- _RAW DATA_:
━━━━━━
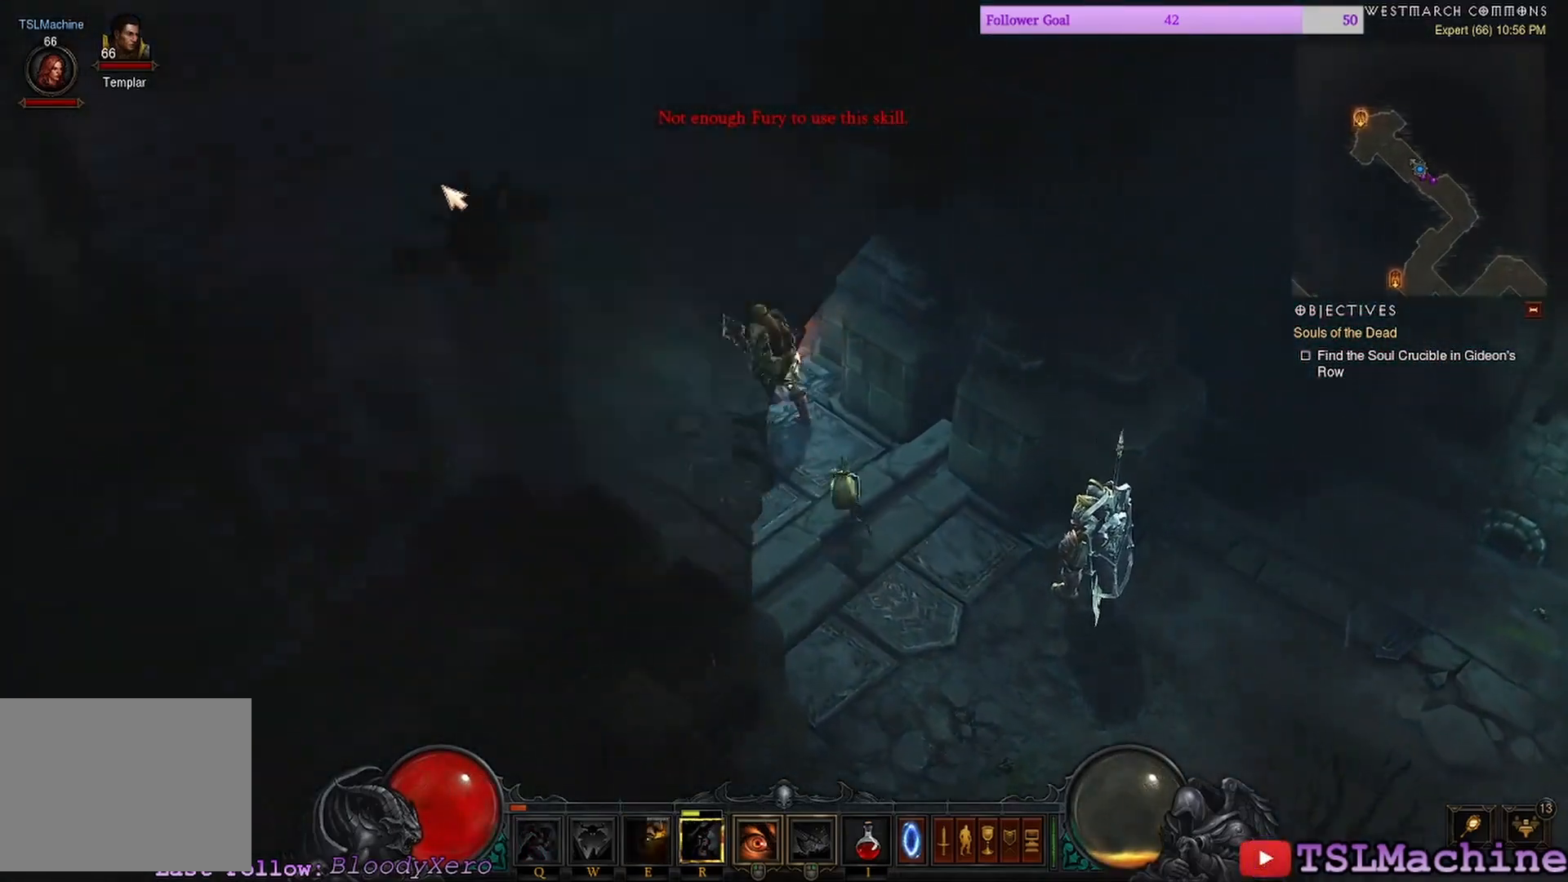
{"keys": ["q"], "mouse": ["left"], "events": [[317, "q", "down"]]}
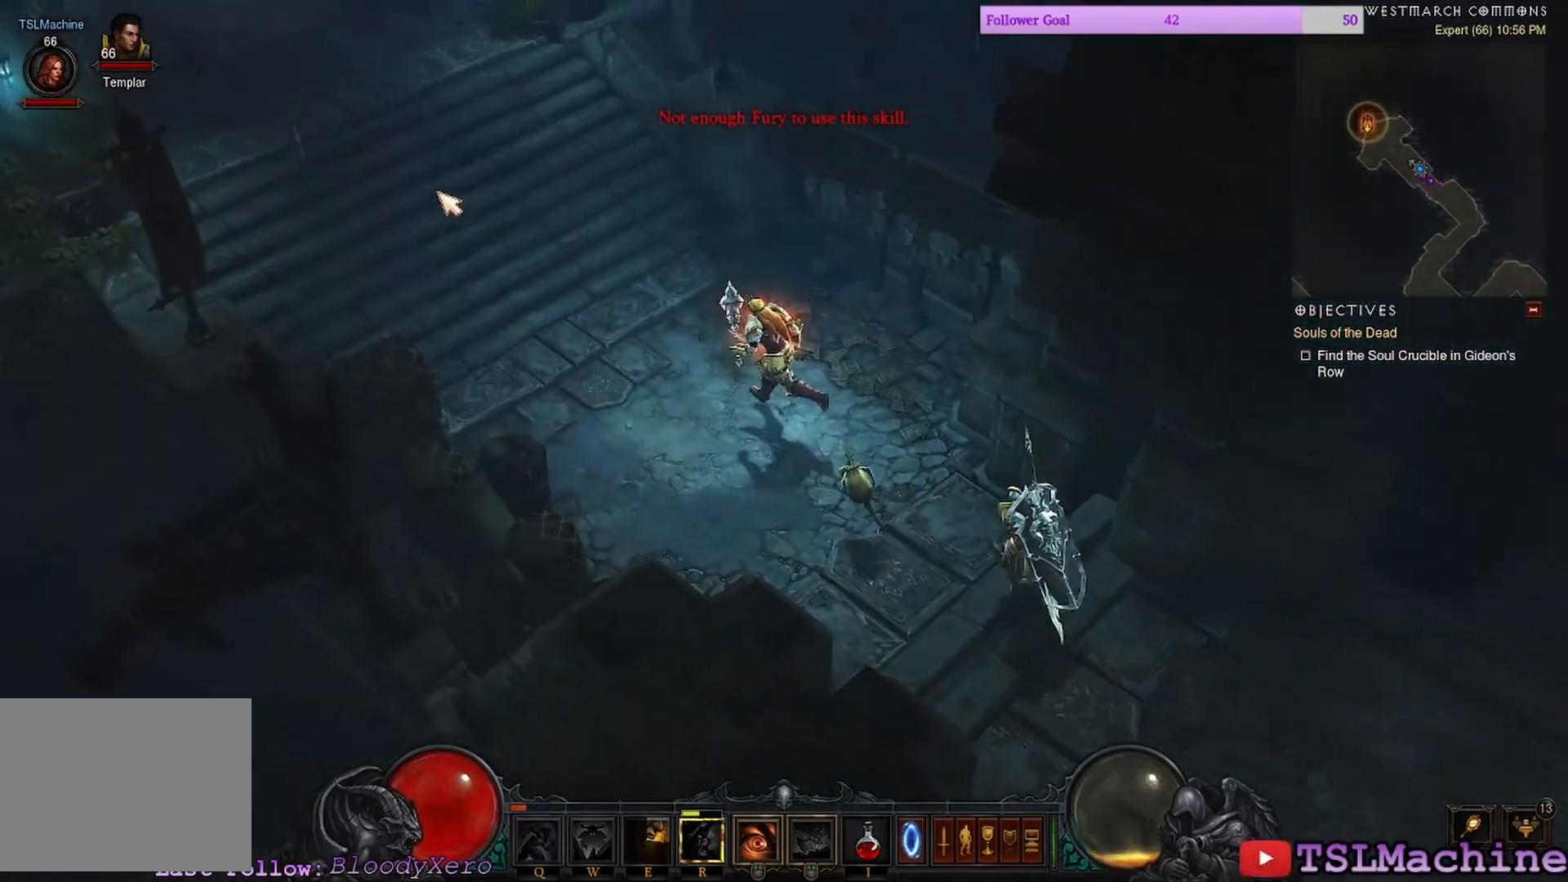
{"keys": [], "mouse": ["left"], "events": [[267, "q", "up"]]}
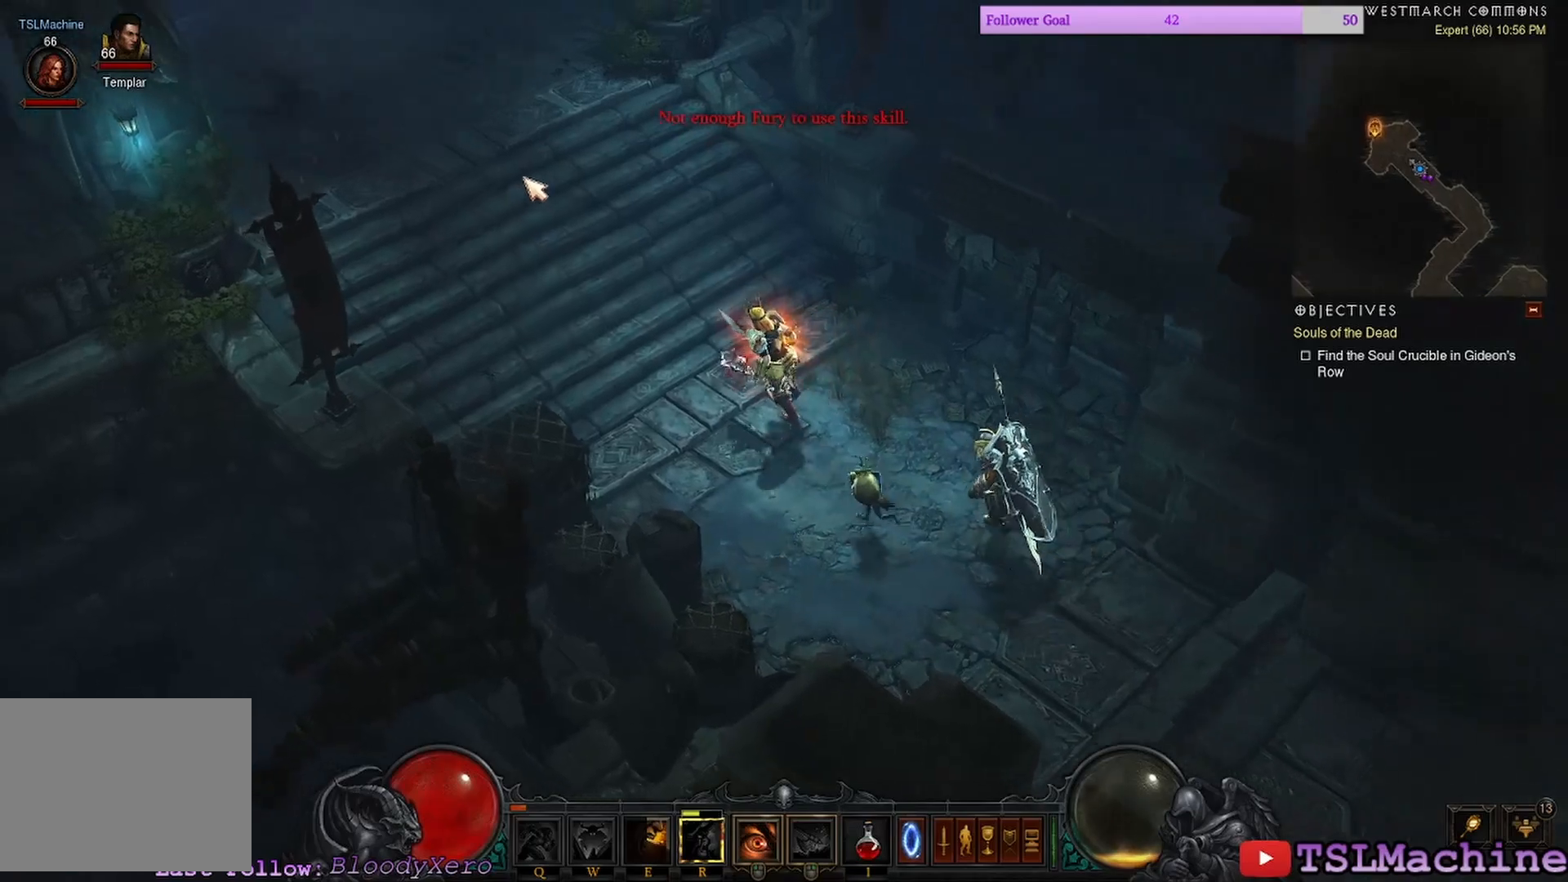
{"keys": [], "mouse": ["left"], "events": []}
━━━━━━
- _INSTRUCTIONS TO FOLLOW_:
The data needs to be reproduced exactly, please, apart from its pictures.

- _SOLUTION BELOW_:
{"keys": ["q"], "mouse": ["left"], "events": [[317, "q", "down"]]}
{"keys": [], "mouse": ["left"], "events": [[267, "q", "up"]]}
{"keys": [], "mouse": ["left"], "events": []}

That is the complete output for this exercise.